Although Mr. Klamics’ diagnosis impedes his ability to donate organs and tissue to a living recipient,
it may be possible for him to donate himself in entirety to science. Criteria for scientific donation would be assessed on an individual basis by the receiving school of medicine and would require prior contact between Mr. Klamic and or his power of attorney and the particular institution. (The University of Adelaide School of Medical Sciences 2011, website) (Australasian Transplant Co-ordinator’s Association Incorporated 2006, website).
b) When may an autopsy be required in the palliative setting? Who carries out the autopsy, who
gives permission for the autopsy?
Several occasions when an autopsy is performed include times when death occurred within 24 hours of seeking emergency treatment and or discharge from a hospital, residents of licensed residential facilities and residential homes where cause of death was unable to be certified by a doctor or qualified paramedic. An autopsy is performed by a medical pathologist under the direction of the State Coroner to establish precise cause of death. The Coroners Act 2003 permits the autopsy, delays can occur when objections raised by next of kin warrant consideration by the State Coroner (Courts Administration Authority of South Australia-Coroner’s Court 2011, website).
c) What is an Advanced Health Directive?
An Advanced Care Directive or Living Will is a legal document notarised at a time when a person is sound of mind, eighteen years or over in age. In this document the bearer states in advance how their future personal needs are to be met, if and when an event fails them to do so. Advantage of the ACD is it allows the person to control preferences of medical treatment while releasing others of decision making responsibility (Attorney-General’s Department 2011, website).
d) Which legislation governs the provision of palliative care?

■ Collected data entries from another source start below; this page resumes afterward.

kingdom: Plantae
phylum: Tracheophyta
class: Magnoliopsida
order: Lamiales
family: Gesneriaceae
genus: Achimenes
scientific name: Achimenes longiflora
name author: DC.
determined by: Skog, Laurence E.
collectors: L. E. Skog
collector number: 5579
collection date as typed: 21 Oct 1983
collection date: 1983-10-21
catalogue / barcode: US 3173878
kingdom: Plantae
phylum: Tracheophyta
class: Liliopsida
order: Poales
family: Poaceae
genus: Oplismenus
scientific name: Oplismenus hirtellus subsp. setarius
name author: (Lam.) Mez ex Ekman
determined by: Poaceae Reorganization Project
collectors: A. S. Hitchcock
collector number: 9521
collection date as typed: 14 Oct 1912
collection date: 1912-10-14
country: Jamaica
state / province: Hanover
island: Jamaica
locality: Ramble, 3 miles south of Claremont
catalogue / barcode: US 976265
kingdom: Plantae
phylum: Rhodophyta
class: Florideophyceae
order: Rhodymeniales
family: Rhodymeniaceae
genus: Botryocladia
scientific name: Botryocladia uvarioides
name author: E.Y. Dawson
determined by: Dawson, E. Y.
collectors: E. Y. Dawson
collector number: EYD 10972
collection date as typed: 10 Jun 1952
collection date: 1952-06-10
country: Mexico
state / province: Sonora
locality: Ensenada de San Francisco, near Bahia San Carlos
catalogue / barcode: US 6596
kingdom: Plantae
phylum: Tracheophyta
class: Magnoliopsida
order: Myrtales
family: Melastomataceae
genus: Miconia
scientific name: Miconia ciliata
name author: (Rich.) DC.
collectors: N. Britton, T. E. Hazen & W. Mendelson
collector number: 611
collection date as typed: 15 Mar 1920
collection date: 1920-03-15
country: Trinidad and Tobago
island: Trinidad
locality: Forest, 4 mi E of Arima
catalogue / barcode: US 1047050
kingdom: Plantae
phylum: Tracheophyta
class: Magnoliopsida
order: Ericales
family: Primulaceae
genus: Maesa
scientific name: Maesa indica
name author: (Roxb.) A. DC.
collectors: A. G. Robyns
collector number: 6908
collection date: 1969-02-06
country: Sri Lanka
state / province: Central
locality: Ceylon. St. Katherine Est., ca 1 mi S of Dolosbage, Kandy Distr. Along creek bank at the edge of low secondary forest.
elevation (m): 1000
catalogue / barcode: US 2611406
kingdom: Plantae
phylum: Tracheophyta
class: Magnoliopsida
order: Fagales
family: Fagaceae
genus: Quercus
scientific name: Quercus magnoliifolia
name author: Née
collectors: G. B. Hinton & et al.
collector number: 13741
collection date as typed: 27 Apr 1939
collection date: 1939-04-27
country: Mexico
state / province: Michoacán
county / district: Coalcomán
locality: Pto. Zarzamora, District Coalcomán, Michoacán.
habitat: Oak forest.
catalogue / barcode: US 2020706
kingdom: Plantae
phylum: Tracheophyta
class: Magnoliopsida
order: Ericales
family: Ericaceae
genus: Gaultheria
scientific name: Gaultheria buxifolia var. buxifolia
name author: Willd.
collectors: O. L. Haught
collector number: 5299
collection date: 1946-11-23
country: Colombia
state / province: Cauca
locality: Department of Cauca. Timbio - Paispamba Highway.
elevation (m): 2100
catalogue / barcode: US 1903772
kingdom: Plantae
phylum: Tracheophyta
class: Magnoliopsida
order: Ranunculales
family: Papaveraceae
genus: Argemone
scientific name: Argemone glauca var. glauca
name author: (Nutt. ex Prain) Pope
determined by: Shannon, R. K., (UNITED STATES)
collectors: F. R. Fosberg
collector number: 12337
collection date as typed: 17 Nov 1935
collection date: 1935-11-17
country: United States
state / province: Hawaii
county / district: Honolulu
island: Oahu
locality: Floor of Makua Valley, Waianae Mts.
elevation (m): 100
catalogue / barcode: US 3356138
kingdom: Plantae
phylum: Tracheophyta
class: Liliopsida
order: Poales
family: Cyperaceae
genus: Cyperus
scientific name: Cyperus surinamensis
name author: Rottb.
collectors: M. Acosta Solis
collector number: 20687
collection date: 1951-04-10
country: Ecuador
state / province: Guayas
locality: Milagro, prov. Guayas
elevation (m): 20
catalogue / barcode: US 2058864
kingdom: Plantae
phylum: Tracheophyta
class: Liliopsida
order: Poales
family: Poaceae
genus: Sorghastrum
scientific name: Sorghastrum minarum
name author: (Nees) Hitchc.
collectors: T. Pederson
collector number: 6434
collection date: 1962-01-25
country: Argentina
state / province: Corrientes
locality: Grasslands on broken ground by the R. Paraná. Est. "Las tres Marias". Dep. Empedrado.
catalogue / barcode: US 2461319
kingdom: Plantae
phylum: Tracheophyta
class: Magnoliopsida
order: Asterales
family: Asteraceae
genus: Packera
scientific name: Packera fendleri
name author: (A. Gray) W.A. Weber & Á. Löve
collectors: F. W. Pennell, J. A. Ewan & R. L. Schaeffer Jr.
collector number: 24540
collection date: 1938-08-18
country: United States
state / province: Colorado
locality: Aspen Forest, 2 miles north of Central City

Legislation governing palliative care in South Australia is the Consent to Medical Treatment and Palliative Care Act 1995 and Schedules under the Act 1995. Guardianship and Administration Act 1993, Power of Attorney and Agency Act 1984, Coroner’s Act 2003, Controlled Substances Act 1984, and Drugs of Dependence Regulations (Australasian Legal Information Institute 2011, website).
e) Care delivery in the palliative care setting is governed by the policies and procedures of the
Hospital. What kind of situations may these policies deal with?
Situations that may be in Hospital policies include admissions, discharge and patient care documentation, client rights, dying with dignity, standards of care, clinical procedures, informed consent advanced health directives, death certification, code blue and met calls, do not resuscitate requests, bereavement, use of complimentary therapies, life prolonging intervention, organ donation, O.H.& Safety, equity and diversity, grievances, cultural safety, risk management, staffing, nursing informatics and hospital emergencies (Royal Adelaide Hospital 2010, website).